D'anciens salariés d'une société de surveillance de Montpellier la poursuivent pour travail dissimulé

jeudi 30 novembre 2017 à 17:08 Par Aurore Jarnoux, France Bleu Hérault

La société de surveillance Isoprotect est jugée ce vendredi devant les Prud'hommes de Montpellier : 35 anciens salariés la poursuivent pour travail dissimulé et non-paiement des heures supplémentaires. Grâce à un montage élaboré, l'entreprise aurait réussi à ne pas payer de cotisations sociales.

Isoprotect a notamment assuré la surveillance de l'Arena ou encore de l'opéra, mandatée par l'agglomération de Montpellier.
Isoprotect a notamment assuré la surveillance de l'Arena ou encore de l'opéra, mandatée par l'agglomération de Montpellier. © Maxppp - Maxppp

Montpellier, France

La société de surveillance Isoprotect est poursuivie par 35 de ses anciens salariés ce vendredi devant le conseil des Prud'hommes de Montpellier. Ils l'accusent de travail dissimulé et de non paiement des heures supplémentaires.

La société ne payait pas les cotisations sociales

Grâce au transfert des contrats de travail à travers plusieurs sociétés tenues par les mêmes personnes, l'entreprise aurait réussi à ne pas payer les cotisations sociales en France. C'est en tout cas ce que dénoncent les ex salariés.

Isoprotect aurait en effet mis en place une transmission universelle de patrimoine. "C'est une façon de transférer le patrimoine d'une société à une autre. Rien d'illégal mais en fait Isoprotect le faisait car elle devait de l'argent à l'Urssaf, explique Jérémy Bourg, ancien salarié. En fait, si il n'y a pas d'opposition à cette transmission, les organismes publics ne peuvent pas réclamer l'argent".

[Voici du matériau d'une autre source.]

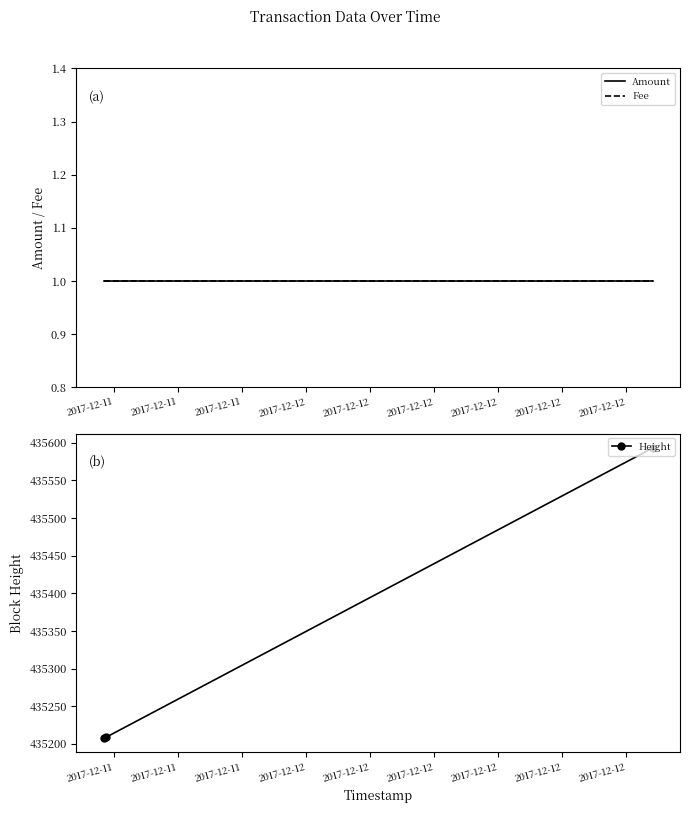

Which series has the largest range (max minus min)?

Height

La transmission universelle de patrimoine permettait donc à l'entreprise de ne pas payer les cotisations dues.

"Tout le monde n'y a vu que du feu"" - Jérémy Bourg, ancien salarié d'Isoprotect

L'entreprise de surveillance revenait ensuite en France via une nouvelle société. "Ils reprenaient une activité tout à fait normale car le nom était presque le même", souligne Jérémy Bourg. Isoprotect, aujourd'hui en liquidation judiciaire, a notamment assuré la surveillance de l'Arena ou encore de l'opéra, mandatée par l'agglomération de Montpellier.

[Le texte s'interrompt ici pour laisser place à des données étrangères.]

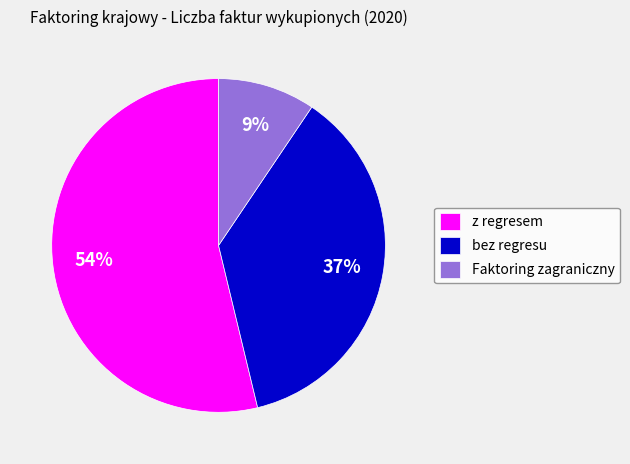

Is the sum of z regresem and bez regresu greater than half?

Yes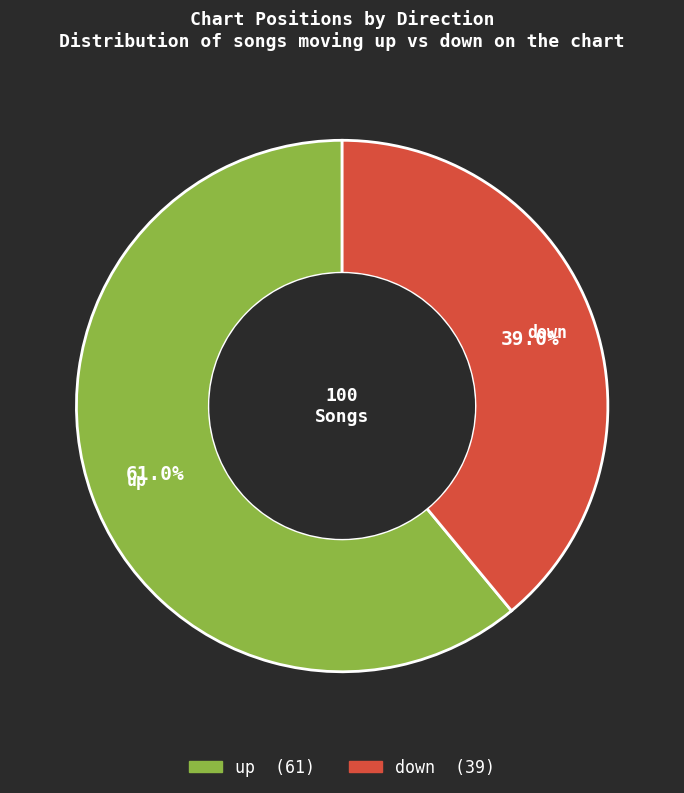

Does up account for over 50% of the chart?

Yes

Mais pour les salariés, ces montages ont de graves conséquences. "Quand on a demandé nos relevés de carrière, on s'est aperçus qu'il nous manquait six voire dix trimestres de travail, s'agace Jérémy Bourg, salarié pendant huit ans chez Isoprotect. L'entreprise ne déclarait pas toutes nos heures".

Et donc, le jour où les salariés vont partir en retraite, s'ils n'ont pas conservé leurs bulletins de salaire, ils devront peut-être travailler plusieurs années supplémentaires.

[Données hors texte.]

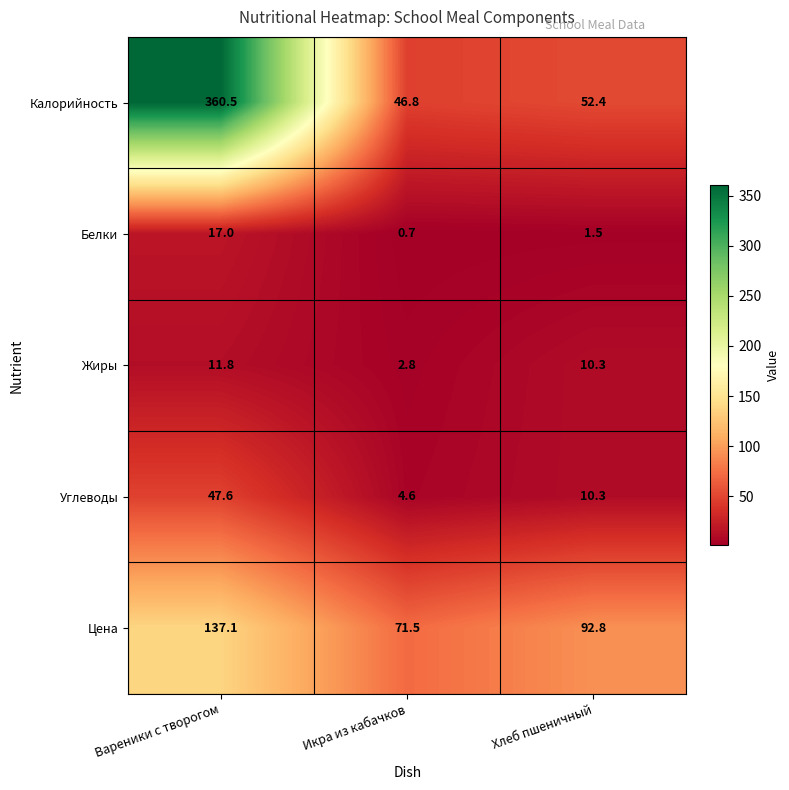

What is the average value of the Цена series?

100.5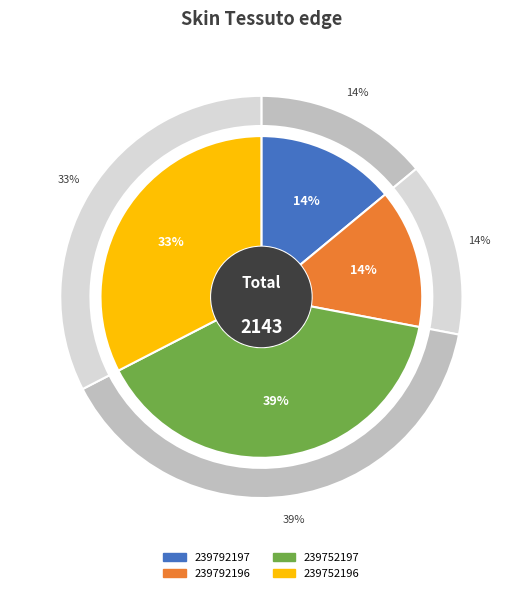

Count the number of slices in the pie.

4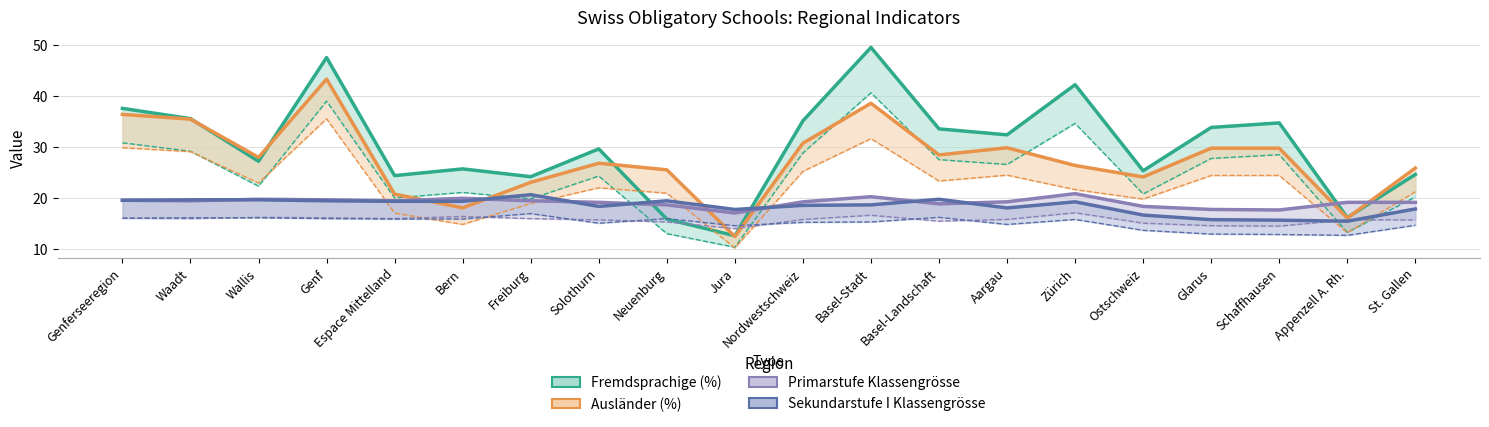

What is the difference between the Sekundarstufe I Klassengrösse values at Freiburg and St. Gallen?

2.8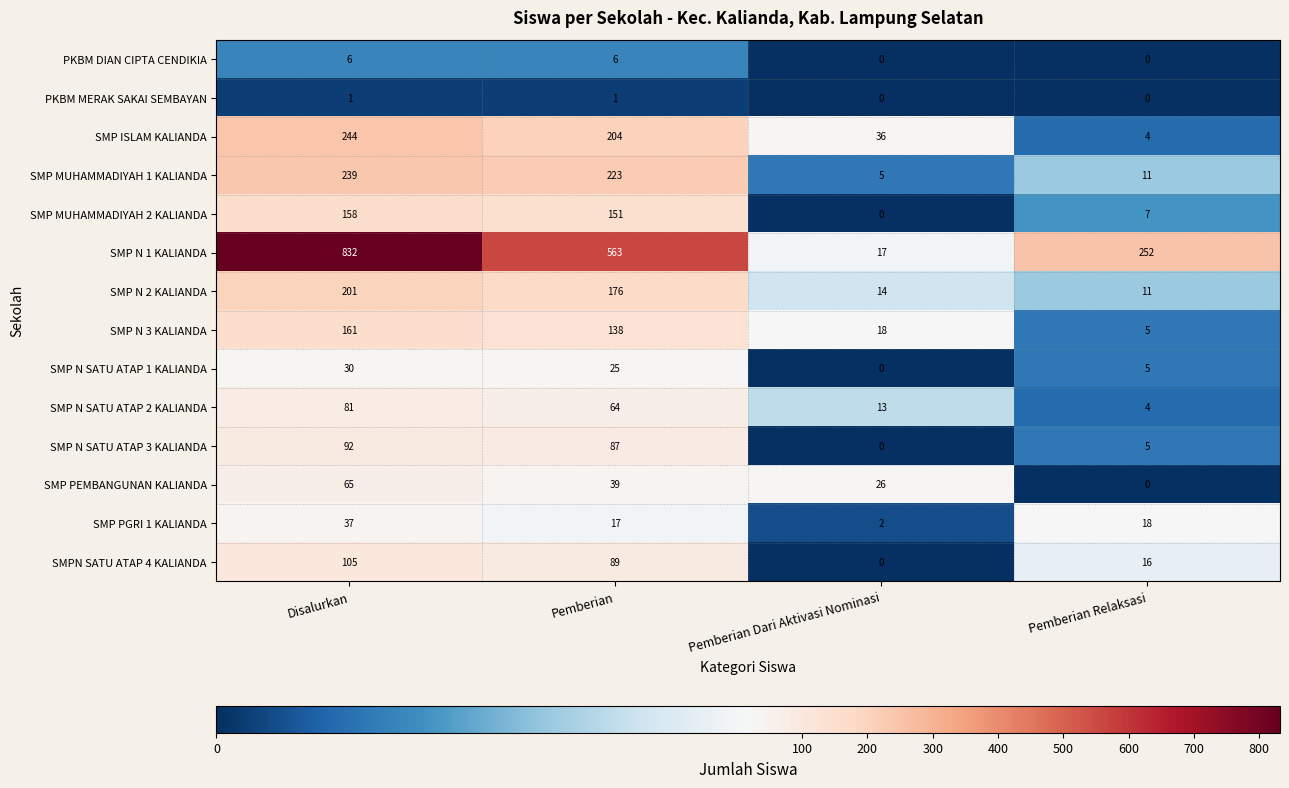

Count the number of categories in the chart.

4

"C'est un juste retour des choses de condamner cette société." - Jérémy Bourg

Le 27 octobre dernier, neuf salariés ont déjà obtenu gain de cause. Isoprotect a été condamnée à rembourser les heures supplémentaires et six mois de salaires bruts. Dans les prochains mois, une dizaine d'autres salariés d'Isoprotect devraient également porter l'affaire devant la justice.